Arizona’s defense was pretty good, too.

Troupe, who entered the game with a runner on first and one out, needed only one pitch in the 10th. Adam Landecker hit a shallow fly to right toward the line, and Scott Kingery charged in to make a diving catch and double up the runner at first.

Kingery also was involved in a heads-up play in the ninth. Timmy Robinson blooped a single past diving first baseman Joseph Maggi in the hole, and then took a huge turn at first base.

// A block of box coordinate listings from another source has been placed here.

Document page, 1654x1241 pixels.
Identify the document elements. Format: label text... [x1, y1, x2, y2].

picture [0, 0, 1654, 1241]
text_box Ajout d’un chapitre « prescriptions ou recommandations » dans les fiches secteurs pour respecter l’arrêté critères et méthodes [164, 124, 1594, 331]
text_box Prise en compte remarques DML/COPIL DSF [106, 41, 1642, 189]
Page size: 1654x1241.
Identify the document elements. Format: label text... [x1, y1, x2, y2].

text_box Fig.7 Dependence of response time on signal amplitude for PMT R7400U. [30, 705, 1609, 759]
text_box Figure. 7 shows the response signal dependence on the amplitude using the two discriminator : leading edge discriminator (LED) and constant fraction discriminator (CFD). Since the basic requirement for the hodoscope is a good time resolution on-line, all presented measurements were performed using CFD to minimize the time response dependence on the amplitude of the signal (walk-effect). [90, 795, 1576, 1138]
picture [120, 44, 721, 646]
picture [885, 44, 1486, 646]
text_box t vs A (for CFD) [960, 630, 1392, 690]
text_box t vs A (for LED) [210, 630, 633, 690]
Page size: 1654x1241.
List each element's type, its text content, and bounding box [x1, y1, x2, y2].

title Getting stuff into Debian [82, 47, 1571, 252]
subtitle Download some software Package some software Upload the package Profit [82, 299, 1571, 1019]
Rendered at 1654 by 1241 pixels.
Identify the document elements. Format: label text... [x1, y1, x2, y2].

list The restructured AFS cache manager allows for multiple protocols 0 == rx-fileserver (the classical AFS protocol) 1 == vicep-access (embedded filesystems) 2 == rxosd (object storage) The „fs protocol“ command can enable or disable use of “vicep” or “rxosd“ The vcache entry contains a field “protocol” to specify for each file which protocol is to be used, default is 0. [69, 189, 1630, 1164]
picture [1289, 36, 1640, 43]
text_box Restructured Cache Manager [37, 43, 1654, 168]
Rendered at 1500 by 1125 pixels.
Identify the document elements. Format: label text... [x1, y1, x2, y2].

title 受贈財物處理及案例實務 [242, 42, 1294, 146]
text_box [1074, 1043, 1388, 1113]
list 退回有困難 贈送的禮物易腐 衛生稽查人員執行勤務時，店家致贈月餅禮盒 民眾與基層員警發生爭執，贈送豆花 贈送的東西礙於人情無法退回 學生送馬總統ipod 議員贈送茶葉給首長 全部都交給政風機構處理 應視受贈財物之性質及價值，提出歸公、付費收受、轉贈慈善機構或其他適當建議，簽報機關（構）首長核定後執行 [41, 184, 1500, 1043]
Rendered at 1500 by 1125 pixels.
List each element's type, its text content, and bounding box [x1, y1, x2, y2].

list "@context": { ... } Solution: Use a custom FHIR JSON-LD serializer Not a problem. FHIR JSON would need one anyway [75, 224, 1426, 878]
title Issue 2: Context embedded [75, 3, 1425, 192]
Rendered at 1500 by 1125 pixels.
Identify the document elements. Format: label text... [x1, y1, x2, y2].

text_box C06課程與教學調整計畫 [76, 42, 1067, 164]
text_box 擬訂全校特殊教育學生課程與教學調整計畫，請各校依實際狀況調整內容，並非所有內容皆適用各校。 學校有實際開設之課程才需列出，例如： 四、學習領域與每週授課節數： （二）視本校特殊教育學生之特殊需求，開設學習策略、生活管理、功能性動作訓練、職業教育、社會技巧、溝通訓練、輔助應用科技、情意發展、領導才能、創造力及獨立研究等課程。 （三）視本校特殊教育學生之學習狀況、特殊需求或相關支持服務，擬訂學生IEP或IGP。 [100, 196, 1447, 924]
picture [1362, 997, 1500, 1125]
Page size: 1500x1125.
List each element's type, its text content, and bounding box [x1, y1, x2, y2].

Kingery got the ball and fired to Wade, who had slipped behind the runner and was covering first base.

That provided the extremely rare 9-1 putout in the scorebook.

“I don’t think I have ever seen that play,” Wade said. “That was heads-up by Kingery. That guy was way off (the base). Luckily, I was over there covering the bag.”

Kingery was one of three freshmen who had a huge hand in the victory.

Freshman shortstop Kevin Newman reached base to start the 10th on a hit by pitch. Riley Moore’s sac bunt moved Newman to second before freshman left fielder Zach Gibbons singled to center, his fourth hit of the game. Newman slid into home just in front of the tag.

Out of habit, Lopez mistakenly referred to Gibbons as “Gibson” in his postgame interview.

“I’ve been calling him Gibson for the last two weeks, just messing around with him, telling him, ‘See, that’s how poor you are, I don’t even know your name,’” Lopez said.

In the fifth inning, Newman gave Arizona a 2-1 lead with a two-run single to left after USC starter Bob Wheatley intentionally walked Brandon Dixon to load the bases with two outs. Dixon entered the game as the Pac-12′s leading hitter with a .370 average.

“I bet they regret it now,” Newman said of walking Dixon.

“But Dixon is obviously a phenomenal hitter. From their perspective, it was probably the right thing to do. From our side, it was a game-changer and it worked out for us.”

Now, Arizona will turn to junior right-hander James Farris (4-5) to keep the momentum going Saturday night and continue whatever heartbeat the Wildcats have for the postseason.

“Momentum is who shows up on the mound tomorrow,” Lopez said. “That’s baseball.”